ACTIVITY –
Retype the listing that follows without a single change.

SUPPLIED MATERIAL –

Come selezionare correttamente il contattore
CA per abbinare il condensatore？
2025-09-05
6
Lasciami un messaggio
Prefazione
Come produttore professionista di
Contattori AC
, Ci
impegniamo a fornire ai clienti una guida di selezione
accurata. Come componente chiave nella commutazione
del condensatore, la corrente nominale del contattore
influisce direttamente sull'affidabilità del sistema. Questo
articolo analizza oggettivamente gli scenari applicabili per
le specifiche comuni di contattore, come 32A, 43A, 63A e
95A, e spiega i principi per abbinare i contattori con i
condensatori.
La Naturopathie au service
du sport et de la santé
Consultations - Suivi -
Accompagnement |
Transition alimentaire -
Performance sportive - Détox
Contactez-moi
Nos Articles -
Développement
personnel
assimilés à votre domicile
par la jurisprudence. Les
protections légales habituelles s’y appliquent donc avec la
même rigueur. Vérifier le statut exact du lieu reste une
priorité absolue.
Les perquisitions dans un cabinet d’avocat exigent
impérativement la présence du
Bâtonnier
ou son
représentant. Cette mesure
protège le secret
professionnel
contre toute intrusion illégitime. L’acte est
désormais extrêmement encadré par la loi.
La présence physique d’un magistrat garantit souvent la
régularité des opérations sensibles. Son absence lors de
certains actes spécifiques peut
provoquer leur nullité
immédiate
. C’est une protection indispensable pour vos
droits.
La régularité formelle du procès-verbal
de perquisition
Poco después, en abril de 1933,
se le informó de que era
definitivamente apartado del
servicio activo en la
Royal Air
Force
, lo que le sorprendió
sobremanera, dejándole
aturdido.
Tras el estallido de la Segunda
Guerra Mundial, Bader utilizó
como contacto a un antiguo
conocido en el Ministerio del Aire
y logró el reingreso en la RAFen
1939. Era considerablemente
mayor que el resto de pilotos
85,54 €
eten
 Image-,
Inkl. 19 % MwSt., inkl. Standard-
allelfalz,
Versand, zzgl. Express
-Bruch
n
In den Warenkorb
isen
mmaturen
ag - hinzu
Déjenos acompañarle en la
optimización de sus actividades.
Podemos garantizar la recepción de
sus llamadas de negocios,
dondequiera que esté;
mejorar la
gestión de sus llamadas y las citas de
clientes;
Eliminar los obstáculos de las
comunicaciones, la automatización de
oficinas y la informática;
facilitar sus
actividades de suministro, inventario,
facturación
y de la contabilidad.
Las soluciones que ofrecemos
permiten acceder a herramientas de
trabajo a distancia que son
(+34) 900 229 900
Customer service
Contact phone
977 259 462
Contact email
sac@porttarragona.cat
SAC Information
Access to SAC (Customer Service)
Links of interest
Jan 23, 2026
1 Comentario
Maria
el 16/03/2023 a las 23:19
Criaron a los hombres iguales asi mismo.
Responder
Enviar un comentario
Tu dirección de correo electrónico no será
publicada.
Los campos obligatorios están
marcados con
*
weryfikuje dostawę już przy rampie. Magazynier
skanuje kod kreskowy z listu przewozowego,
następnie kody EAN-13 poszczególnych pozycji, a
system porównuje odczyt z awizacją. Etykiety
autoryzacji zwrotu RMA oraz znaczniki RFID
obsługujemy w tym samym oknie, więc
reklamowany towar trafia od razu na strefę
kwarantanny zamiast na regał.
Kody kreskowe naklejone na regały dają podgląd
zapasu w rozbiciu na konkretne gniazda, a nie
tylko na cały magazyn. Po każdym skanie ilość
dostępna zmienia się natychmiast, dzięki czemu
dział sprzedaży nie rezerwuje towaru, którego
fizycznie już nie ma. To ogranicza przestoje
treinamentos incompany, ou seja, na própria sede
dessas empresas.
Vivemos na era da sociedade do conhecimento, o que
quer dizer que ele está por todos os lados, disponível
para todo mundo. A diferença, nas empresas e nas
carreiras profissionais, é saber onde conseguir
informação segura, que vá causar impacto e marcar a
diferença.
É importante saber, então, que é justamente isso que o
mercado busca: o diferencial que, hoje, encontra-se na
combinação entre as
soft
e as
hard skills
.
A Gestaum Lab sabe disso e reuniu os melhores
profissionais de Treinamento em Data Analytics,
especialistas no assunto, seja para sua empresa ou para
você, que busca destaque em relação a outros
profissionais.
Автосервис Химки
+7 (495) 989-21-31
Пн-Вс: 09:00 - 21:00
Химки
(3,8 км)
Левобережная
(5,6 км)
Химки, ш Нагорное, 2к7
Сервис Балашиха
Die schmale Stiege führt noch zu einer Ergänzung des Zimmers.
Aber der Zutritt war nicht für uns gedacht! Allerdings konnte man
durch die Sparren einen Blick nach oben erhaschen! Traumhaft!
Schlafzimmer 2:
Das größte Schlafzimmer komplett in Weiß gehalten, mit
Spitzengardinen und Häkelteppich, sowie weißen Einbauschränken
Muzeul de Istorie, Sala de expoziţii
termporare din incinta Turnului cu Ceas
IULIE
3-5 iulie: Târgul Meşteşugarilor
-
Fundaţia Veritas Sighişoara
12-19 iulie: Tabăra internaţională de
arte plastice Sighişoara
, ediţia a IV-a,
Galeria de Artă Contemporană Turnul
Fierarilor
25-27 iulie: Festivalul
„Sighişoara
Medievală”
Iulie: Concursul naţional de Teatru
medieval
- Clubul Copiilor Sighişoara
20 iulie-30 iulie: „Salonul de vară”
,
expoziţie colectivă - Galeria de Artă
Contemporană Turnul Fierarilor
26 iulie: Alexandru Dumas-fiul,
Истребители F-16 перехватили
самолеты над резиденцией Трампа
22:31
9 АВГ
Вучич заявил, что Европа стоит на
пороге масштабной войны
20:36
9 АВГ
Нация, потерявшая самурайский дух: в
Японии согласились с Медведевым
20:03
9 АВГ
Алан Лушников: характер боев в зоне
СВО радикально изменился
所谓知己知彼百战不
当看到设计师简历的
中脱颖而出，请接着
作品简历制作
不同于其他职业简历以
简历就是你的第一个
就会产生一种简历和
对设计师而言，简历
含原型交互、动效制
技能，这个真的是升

SOLUTION TO THIS EXERCISE –
Come selezionare correttamente il contattore
CA per abbinare il condensatore？
2025-09-05
6
Lasciami un messaggio
Prefazione
Come produttore professionista di
Contattori AC
, Ci
impegniamo a fornire ai clienti una guida di selezione
accurata. Come componente chiave nella commutazione
del condensatore, la corrente nominale del contattore
influisce direttamente sull'affidabilità del sistema. Questo
articolo analizza oggettivamente gli scenari applicabili per
le specifiche comuni di contattore, come 32A, 43A, 63A e
95A, e spiega i principi per abbinare i contattori con i
condensatori.
La Naturopathie au service
du sport et de la santé
Consultations - Suivi -
Accompagnement |
Transition alimentaire -
Performance sportive - Détox
Contactez-moi
Nos Articles -
Développement
personnel
assimilés à votre domicile
par la jurisprudence. Les
protections légales habituelles s’y appliquent donc avec la
même rigueur. Vérifier le statut exact du lieu reste une
priorité absolue.
Les perquisitions dans un cabinet d’avocat exigent
impérativement la présence du
Bâtonnier
ou son
représentant. Cette mesure
protège le secret
professionnel
contre toute intrusion illégitime. L’acte est
désormais extrêmement encadré par la loi.
La présence physique d’un magistrat garantit souvent la
régularité des opérations sensibles. Son absence lors de
certains actes spécifiques peut
provoquer leur nullité
immédiate
. C’est une protection indispensable pour vos
droits.
La régularité formelle du procès-verbal
de perquisition
Poco después, en abril de 1933,
se le informó de que era
definitivamente apartado del
servicio activo en la
Royal Air
Force
, lo que le sorprendió
sobremanera, dejándole
aturdido.
Tras el estallido de la Segunda
Guerra Mundial, Bader utilizó
como contacto a un antiguo
conocido en el Ministerio del Aire
y logró el reingreso en la RAFen
1939. Era considerablemente
mayor que el resto de pilotos
85,54 €
eten
 Image-,
Inkl. 19 % MwSt., inkl. Standard-
allelfalz,
Versand, zzgl. Express
-Bruch
n
In den Warenkorb
isen
mmaturen
ag - hinzu
Déjenos acompañarle en la
optimización de sus actividades.
Podemos garantizar la recepción de
sus llamadas de negocios,
dondequiera que esté;
mejorar la
gestión de sus llamadas y las citas de
clientes;
Eliminar los obstáculos de las
comunicaciones, la automatización de
oficinas y la informática;
facilitar sus
actividades de suministro, inventario,
facturación
y de la contabilidad.
Las soluciones que ofrecemos
permiten acceder a herramientas de
trabajo a distancia que son
(+34) 900 229 900
Customer service
Contact phone
977 259 462
Contact email
sac@porttarragona.cat
SAC Information
Access to SAC (Customer Service)
Links of interest
Jan 23, 2026
1 Comentario
Maria
el 16/03/2023 a las 23:19
Criaron a los hombres iguales asi mismo.
Responder
Enviar un comentario
Tu dirección de correo electrónico no será
publicada.
Los campos obligatorios están
marcados con
*
weryfikuje dostawę już przy rampie. Magazynier
skanuje kod kreskowy z listu przewozowego,
następnie kody EAN-13 poszczególnych pozycji, a
system porównuje odczyt z awizacją. Etykiety
autoryzacji zwrotu RMA oraz znaczniki RFID
obsługujemy w tym samym oknie, więc
reklamowany towar trafia od razu na strefę
kwarantanny zamiast na regał.
Kody kreskowe naklejone na regały dają podgląd
zapasu w rozbiciu na konkretne gniazda, a nie
tylko na cały magazyn. Po każdym skanie ilość
dostępna zmienia się natychmiast, dzięki czemu
dział sprzedaży nie rezerwuje towaru, którego
fizycznie już nie ma. To ogranicza przestoje
treinamentos incompany, ou seja, na própria sede
dessas empresas.
Vivemos na era da sociedade do conhecimento, o que
quer dizer que ele está por todos os lados, disponível
para todo mundo. A diferença, nas empresas e nas
carreiras profissionais, é saber onde conseguir
informação segura, que vá causar impacto e marcar a
diferença.
É importante saber, então, que é justamente isso que o
mercado busca: o diferencial que, hoje, encontra-se na
combinação entre as
soft
e as
hard skills
.
A Gestaum Lab sabe disso e reuniu os melhores
profissionais de Treinamento em Data Analytics,
especialistas no assunto, seja para sua empresa ou para
você, que busca destaque em relação a outros
profissionais.
Автосервис Химки
+7 (495) 989-21-31
Пн-Вс: 09:00 - 21:00
Химки
(3,8 км)
Левобережная
(5,6 км)
Химки, ш Нагорное, 2к7
Сервис Балашиха
Die schmale Stiege führt noch zu einer Ergänzung des Zimmers.
Aber der Zutritt war nicht für uns gedacht! Allerdings konnte man
durch die Sparren einen Blick nach oben erhaschen! Traumhaft!
Schlafzimmer 2:
Das größte Schlafzimmer komplett in Weiß gehalten, mit
Spitzengardinen und Häkelteppich, sowie weißen Einbauschränken
Muzeul de Istorie, Sala de expoziţii
termporare din incinta Turnului cu Ceas
IULIE
3-5 iulie: Târgul Meşteşugarilor
-
Fundaţia Veritas Sighişoara
12-19 iulie: Tabăra internaţională de
arte plastice Sighişoara
, ediţia a IV-a,
Galeria de Artă Contemporană Turnul
Fierarilor
25-27 iulie: Festivalul
„Sighişoara
Medievală”
Iulie: Concursul naţional de Teatru
medieval
- Clubul Copiilor Sighişoara
20 iulie-30 iulie: „Salonul de vară”
,
expoziţie colectivă - Galeria de Artă
Contemporană Turnul Fierarilor
26 iulie: Alexandru Dumas-fiul,
Истребители F-16 перехватили
самолеты над резиденцией Трампа
22:31
9 АВГ
Вучич заявил, что Европа стоит на
пороге масштабной войны
20:36
9 АВГ
Нация, потерявшая самурайский дух: в
Японии согласились с Медведевым
20:03
9 АВГ
Алан Лушников: характер боев в зоне
СВО радикально изменился
所谓知己知彼百战不
当看到设计师简历的
中脱颖而出，请接着
作品简历制作
不同于其他职业简历以
简历就是你的第一个
就会产生一种简历和
对设计师而言，简历
含原型交互、动效制
技能，这个真的是升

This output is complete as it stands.